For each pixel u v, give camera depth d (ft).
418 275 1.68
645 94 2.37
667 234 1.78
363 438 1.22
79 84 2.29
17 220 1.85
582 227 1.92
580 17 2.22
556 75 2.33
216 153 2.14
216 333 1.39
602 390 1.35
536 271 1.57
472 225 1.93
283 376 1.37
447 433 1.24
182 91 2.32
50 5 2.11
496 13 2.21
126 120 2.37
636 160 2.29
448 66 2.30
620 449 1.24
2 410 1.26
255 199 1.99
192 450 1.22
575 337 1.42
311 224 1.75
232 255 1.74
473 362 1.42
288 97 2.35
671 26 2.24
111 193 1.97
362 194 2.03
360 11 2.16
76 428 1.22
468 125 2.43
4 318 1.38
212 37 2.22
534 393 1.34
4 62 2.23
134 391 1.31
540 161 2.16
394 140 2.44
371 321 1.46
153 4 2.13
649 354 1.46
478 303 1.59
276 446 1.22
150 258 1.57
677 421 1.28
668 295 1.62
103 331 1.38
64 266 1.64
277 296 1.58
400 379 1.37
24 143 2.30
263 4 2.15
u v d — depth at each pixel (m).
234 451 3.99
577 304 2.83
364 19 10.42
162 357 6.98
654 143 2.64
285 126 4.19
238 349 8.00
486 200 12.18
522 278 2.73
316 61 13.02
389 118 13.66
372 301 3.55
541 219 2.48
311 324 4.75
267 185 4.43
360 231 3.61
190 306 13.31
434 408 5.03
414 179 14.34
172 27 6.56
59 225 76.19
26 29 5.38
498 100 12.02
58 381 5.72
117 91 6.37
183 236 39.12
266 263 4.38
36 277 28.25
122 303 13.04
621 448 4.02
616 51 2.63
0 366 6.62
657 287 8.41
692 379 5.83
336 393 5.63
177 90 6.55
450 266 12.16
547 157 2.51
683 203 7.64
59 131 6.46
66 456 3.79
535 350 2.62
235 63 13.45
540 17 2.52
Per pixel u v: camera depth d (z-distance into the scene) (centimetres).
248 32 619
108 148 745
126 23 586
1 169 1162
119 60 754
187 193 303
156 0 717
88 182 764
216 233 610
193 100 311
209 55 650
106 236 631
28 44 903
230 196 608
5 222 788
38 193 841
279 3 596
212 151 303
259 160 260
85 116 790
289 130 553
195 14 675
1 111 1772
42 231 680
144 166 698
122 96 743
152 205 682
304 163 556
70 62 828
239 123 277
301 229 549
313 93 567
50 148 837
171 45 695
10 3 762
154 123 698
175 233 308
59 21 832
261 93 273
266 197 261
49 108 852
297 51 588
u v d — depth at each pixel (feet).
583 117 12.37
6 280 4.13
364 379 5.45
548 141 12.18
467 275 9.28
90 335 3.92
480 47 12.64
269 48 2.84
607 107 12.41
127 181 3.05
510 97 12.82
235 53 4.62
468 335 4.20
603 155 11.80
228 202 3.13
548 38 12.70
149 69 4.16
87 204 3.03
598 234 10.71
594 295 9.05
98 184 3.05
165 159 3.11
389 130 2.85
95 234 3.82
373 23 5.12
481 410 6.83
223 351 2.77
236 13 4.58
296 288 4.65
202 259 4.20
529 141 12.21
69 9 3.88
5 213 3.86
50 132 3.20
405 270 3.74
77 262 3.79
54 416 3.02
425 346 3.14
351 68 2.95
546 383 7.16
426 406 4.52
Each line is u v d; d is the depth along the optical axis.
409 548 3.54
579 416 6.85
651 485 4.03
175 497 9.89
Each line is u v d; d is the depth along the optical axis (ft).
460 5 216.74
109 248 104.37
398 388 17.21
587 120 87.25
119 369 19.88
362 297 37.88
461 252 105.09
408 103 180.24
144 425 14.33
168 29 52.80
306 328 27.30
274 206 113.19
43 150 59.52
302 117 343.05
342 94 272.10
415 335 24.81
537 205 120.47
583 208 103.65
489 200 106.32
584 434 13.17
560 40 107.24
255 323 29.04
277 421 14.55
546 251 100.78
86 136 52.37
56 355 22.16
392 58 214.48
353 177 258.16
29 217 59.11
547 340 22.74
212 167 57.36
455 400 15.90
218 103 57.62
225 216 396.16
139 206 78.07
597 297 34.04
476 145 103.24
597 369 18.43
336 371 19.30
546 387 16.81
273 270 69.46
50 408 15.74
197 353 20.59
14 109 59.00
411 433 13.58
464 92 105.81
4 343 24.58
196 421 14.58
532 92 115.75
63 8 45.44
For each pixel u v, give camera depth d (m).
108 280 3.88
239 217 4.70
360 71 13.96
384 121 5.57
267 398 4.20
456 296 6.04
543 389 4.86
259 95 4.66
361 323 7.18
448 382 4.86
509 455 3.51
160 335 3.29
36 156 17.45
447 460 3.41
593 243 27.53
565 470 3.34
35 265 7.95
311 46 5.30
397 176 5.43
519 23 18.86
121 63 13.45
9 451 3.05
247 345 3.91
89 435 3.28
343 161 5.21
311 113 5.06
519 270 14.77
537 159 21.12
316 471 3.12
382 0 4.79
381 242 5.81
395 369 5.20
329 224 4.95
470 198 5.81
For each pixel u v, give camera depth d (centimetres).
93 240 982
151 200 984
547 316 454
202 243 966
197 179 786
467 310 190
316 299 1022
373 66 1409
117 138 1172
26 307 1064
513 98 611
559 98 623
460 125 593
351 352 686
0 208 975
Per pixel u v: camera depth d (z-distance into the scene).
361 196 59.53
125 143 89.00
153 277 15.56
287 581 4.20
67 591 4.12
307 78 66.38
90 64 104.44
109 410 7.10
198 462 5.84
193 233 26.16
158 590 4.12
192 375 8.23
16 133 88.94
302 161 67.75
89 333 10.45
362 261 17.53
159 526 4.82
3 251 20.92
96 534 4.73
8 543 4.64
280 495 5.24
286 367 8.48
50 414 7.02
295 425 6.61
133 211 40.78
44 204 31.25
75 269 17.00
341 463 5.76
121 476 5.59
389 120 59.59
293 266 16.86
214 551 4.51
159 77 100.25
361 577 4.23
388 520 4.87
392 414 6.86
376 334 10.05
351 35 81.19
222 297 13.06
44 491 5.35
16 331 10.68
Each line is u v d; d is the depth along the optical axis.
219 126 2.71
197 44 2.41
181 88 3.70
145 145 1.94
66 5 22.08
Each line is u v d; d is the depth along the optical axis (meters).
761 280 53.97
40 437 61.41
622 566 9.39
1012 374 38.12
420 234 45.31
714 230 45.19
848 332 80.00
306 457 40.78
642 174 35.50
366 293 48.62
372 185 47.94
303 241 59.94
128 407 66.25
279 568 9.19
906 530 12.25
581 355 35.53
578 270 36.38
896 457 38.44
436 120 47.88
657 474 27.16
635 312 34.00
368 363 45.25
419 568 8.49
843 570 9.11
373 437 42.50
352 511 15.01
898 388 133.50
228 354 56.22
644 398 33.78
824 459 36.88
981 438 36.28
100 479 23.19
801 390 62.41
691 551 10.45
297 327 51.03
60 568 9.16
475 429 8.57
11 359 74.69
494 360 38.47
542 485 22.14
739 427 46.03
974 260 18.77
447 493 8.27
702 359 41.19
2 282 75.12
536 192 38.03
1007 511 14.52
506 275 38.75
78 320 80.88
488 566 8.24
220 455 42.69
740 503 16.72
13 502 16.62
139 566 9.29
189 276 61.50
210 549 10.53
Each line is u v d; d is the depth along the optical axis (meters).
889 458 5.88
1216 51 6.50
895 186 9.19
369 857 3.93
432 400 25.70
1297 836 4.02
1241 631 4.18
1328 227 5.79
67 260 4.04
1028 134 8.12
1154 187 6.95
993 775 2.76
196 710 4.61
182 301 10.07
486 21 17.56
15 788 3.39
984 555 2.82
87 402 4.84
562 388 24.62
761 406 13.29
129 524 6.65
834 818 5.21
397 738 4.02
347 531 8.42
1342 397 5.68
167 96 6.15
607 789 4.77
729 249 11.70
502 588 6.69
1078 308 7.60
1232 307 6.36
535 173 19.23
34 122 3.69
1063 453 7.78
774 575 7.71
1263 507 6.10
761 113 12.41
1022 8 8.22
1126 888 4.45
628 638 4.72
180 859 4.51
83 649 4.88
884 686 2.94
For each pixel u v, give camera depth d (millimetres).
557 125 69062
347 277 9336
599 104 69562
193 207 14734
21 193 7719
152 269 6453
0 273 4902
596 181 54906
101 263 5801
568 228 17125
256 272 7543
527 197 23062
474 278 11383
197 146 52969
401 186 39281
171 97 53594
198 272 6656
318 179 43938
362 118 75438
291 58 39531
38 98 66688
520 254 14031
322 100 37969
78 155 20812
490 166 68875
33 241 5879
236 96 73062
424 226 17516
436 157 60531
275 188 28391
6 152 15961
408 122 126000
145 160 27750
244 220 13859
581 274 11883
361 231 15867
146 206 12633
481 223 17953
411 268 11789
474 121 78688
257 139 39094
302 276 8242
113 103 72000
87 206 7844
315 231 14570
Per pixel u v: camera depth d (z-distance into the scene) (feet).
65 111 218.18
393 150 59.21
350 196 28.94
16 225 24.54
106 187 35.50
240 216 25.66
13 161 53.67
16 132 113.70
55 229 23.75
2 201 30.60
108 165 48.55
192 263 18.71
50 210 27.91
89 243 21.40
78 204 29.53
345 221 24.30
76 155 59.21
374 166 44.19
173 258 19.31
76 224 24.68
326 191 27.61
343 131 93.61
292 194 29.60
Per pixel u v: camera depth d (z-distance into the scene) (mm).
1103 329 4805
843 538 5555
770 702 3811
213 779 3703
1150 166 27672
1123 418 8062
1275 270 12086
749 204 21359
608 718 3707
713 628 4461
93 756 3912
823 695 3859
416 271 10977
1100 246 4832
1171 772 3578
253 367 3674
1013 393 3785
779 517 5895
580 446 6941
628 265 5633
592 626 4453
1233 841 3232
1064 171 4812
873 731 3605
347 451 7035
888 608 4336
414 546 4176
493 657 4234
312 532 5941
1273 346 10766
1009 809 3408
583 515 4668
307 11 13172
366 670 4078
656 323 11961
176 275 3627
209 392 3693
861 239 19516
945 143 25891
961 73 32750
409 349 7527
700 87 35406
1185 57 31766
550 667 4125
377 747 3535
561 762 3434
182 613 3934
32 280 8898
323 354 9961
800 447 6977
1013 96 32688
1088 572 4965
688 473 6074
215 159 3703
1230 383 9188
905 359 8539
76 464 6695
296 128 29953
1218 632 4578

******************************

— Work request —
Using only the data above, copy out the lines that include the word "pixel".

— Exercise answer —
For each pixel u v, give camera depth d (ft).
u v d — depth at each pixel (m).
Per pixel u v: camera depth d (z-distance into the scene) (centimetres).
u v d — depth at each pixel (feet).
For each pixel u v, give camera depth d (m).
For each pixel u v, give camera depth d (centimetres).
Per pixel u v: camera depth d (z-distance into the scene).
For each pixel u v, give camera depth d (millimetres).
Per pixel u v: camera depth d (z-distance into the scene) (feet).
Per pixel u v: camera depth d (z-distance into the scene) (mm).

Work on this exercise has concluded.